Retirement planning might help you to get tax benefits. If you buy insurance before you retire, it might cost you less than for a retired person. Plus, you can secure inflation-beating returns. If you hold your funds in a bank savings account, it will not generate high returns. To earn interest that will be enough to lead an uncompromised retirement, you should start investing early to accumulate a sufficient corpus.
Ideally, you should begin to invest in your retirement as soon as you start earning money. At that stage of life, you still have minimum financial responsibilities. Early investments will help you to reduce your financial burden as you’ll be approaching your retirement age. Such a strategy should help you to average out the impact of market volatility.
Below, you’ll find a list of steps that should help you to plan your retirement.
Determine Your Investment Horizon
To calculate your investment horizon, you should stick to the following formula:
- Decide at which age you would like to stop working
- Deduct your current age from that number
For instance, now you are 30 years old and you want to retire at 65. Then, your investment horizon is 65 – 30 = 35 years.
You should determine until what age you are planning the expenses. For instance, you might want to ensure that your current investments should help you meet your expenses until you turn 85 years old.
Estimate the Expenses
Your current daily expenses might be higher than after you retire. For instance, when you’re 65, you won’t need to pay for your children’s education. You should try to predict how much money you’ll need per day, month and year.
Downsize Your Debt
You might want to pay off your mortgage before you retire. You might consider paying with cash for major purchases to curb new credit card debt. You should strive to minimize the amount of retirement income that will be spent on interest payments.
Diversify Your Portfolio
Ideally, you should invest in assets that give inflation-beating returns. To select such assets, you might want to consult an experienced financial advisor. They will explain to you how you can diversify your portfolio to minimize risks and secure the highest possible income in the long run.
Create a Contingency Fund
It might be hard to calculate precisely how much money you’ll need to spend on medical services after you retire. Your insurance should cover the majority of your routine healthcare costs. Yet you might need supplemental coverage to help pay for your nonroutine healthcare expenses that are only likely to rise over time. Besides, your insurance might fail to cover most long-term care costs.
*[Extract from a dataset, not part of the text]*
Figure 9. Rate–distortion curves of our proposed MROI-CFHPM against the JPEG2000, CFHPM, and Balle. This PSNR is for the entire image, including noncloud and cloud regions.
You might consider buying long-term care insurance, which can help with expenses such as home health aides. The sooner you purchase it, the lower your premiums will be. Plus, insurers will be very unlikely to reject a young client.
Also, you might open a health savings account and put in the maximum contribution to it. You won’t be allowed to use the savings from this account for any other purposes except taking care of your health. If you neglect this condition, you might be subject to income tax and penalties. Otherwise, these funds should be tax-advantaged. Money that you don’t spend will accumulate with tax-free compounding until you need it during retirement.
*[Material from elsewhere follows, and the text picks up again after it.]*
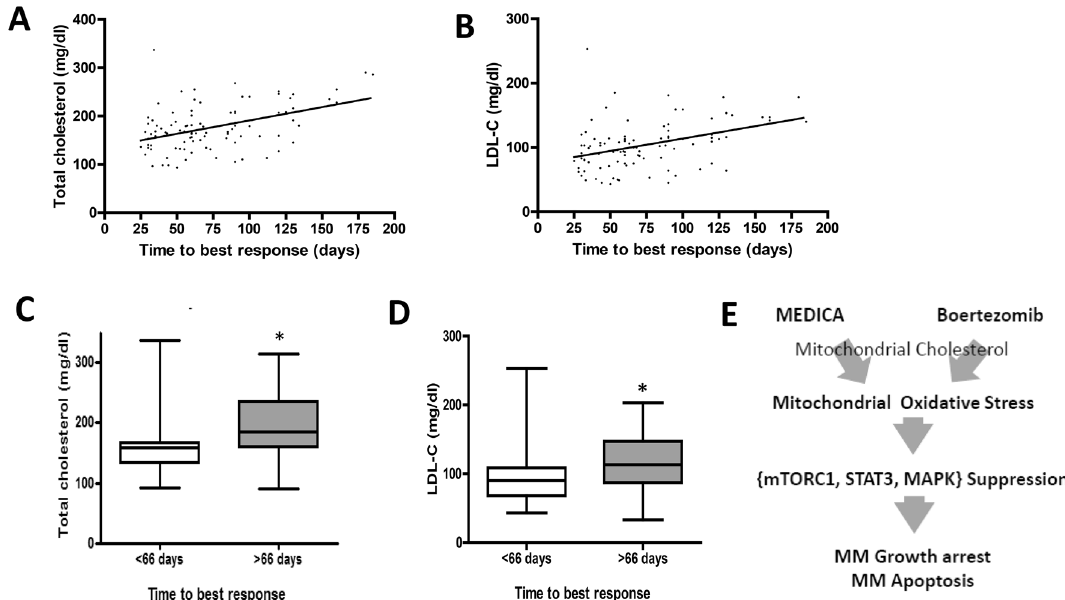
Figure 6. Response of MM patients to bortezomib in correlation to plasma cholesterol levels. (A,B) Plasma cholesterol ( A) and LDL-C ( B) levels of MM patients in correlation to respective time to best-response to bortezomib-based treatment protocol (n = 111). Pearson R = 0.44; R 2 = 0.19 (p < 0.001) for (A) . Pearson R = 0.39; R 2 = 0.15 (p < 0.001) for (B) . ( C,D) Early (< 66 days) and delayed (> 66 days) response time of MM patients to bortezomib in correlation to their plasma cholesterol ( C) and LDL-C ( D) levels (n = 111) . *Significant as compared with time to best-response < 66 days (p < 0.005). ( E) MEDICA and bortezomib converge onto shared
Plan Where You Would Like to Live
These are just a few options that you might consider.
- Leave the big city and retire in the countryside with low taxes and low cost of living.
- Relocate from the countryside to a big city because your children live there and you can get better access to medical services.
- Move to another country with a warmer climate. In this case, you’ll need to prove that you have a sufficient sum in your bank account.
This decision can significantly impact your future expenses and your retirement planning strategy.
Avoid Using the Funds Kept Aside for Retirement
At some moments of your life, you might feel the temptation to use your retirement savings for good and important purposes, such as getting married or buying an apartment. No matter how noble your motives are, this might become the first step to ruining your retirement plans. Each of your financial goals should have its corpus. You should consistently allocate a certain sum toward your retirement every month and avoid using this money for any other purpose.
Hopefully, this article came in handy. Now, you should better understand why it’s important to start planning your retirement early and how you should approach it. Determine your investment horizon, downsize your debt and try to estimate your everyday expenses after you retire. Diversify your portfolio, create a contingency fund and avoid using prematurely the funds kept aside for retirement. The earlier you start to prepare for retirement, the more comfortable you’ll feel after you stop working.